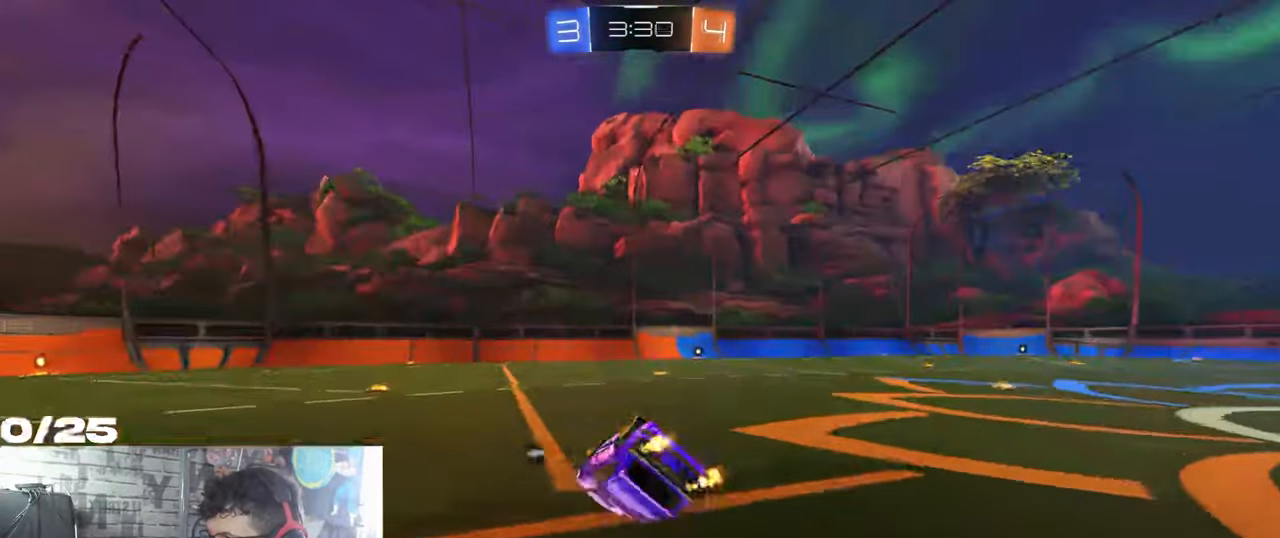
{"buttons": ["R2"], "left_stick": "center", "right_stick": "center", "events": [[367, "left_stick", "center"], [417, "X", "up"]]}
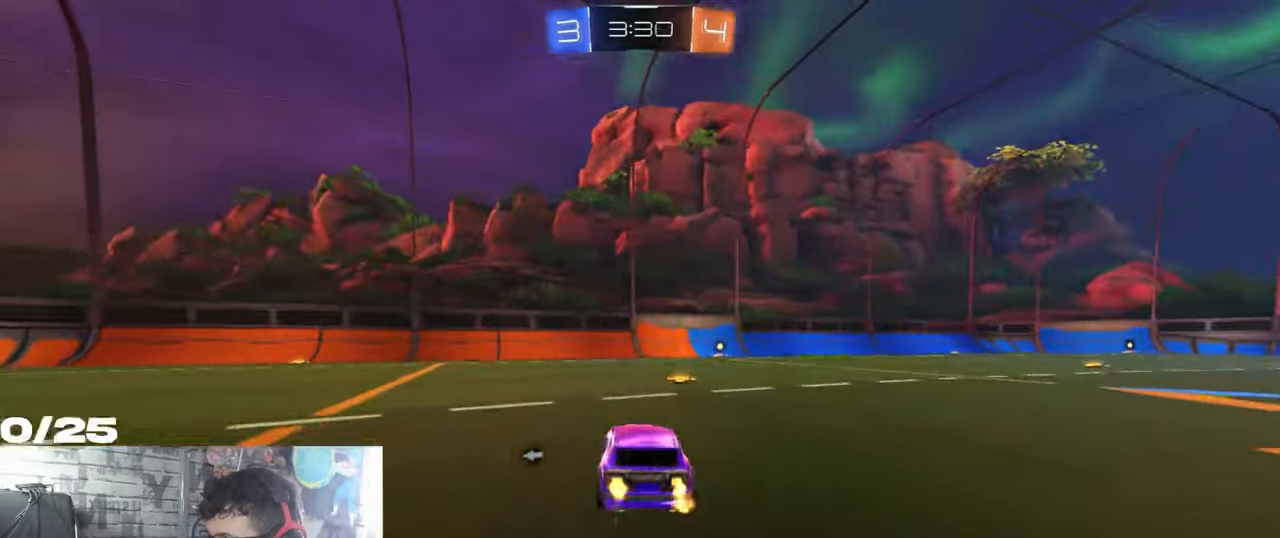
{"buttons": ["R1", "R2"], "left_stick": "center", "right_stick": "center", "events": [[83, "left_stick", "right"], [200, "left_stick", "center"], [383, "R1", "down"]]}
...
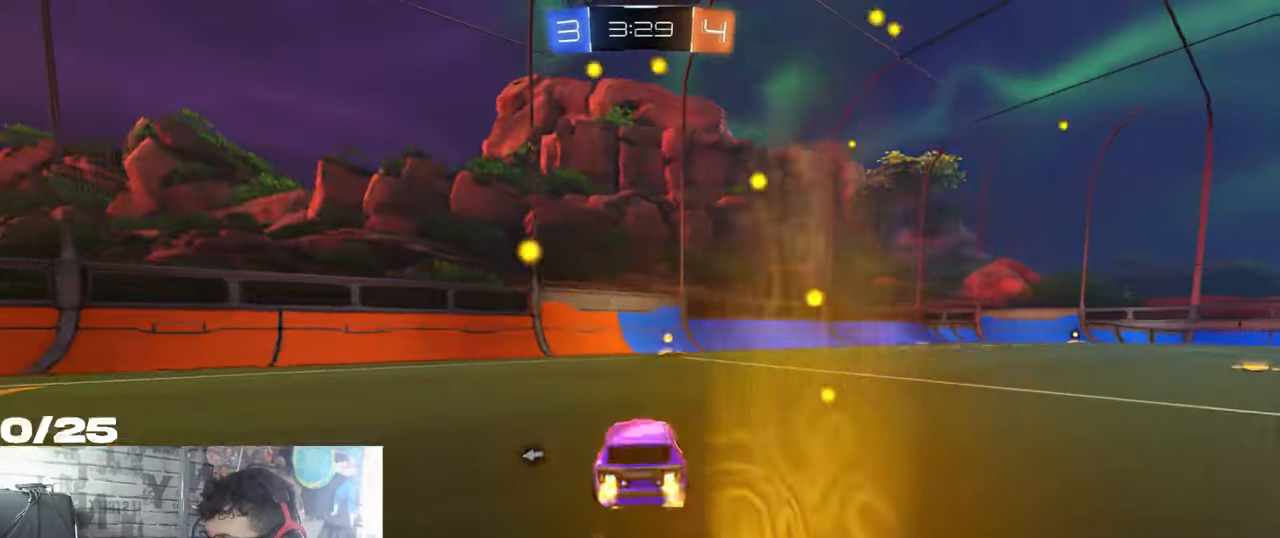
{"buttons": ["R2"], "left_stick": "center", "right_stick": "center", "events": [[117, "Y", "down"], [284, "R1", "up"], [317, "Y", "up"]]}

--- EXERCISE ---
In the lines above, find the word "down" and copy every line it occurs in.

--- RESULT OF THE TASK ---
{"buttons": ["R1", "R2"], "left_stick": "center", "right_stick": "center", "events": [[83, "left_stick", "right"], [200, "left_stick", "center"], [383, "R1", "down"]]}
{"buttons": ["R2"], "left_stick": "center", "right_stick": "center", "events": [[117, "Y", "down"], [284, "R1", "up"], [317, "Y", "up"]]}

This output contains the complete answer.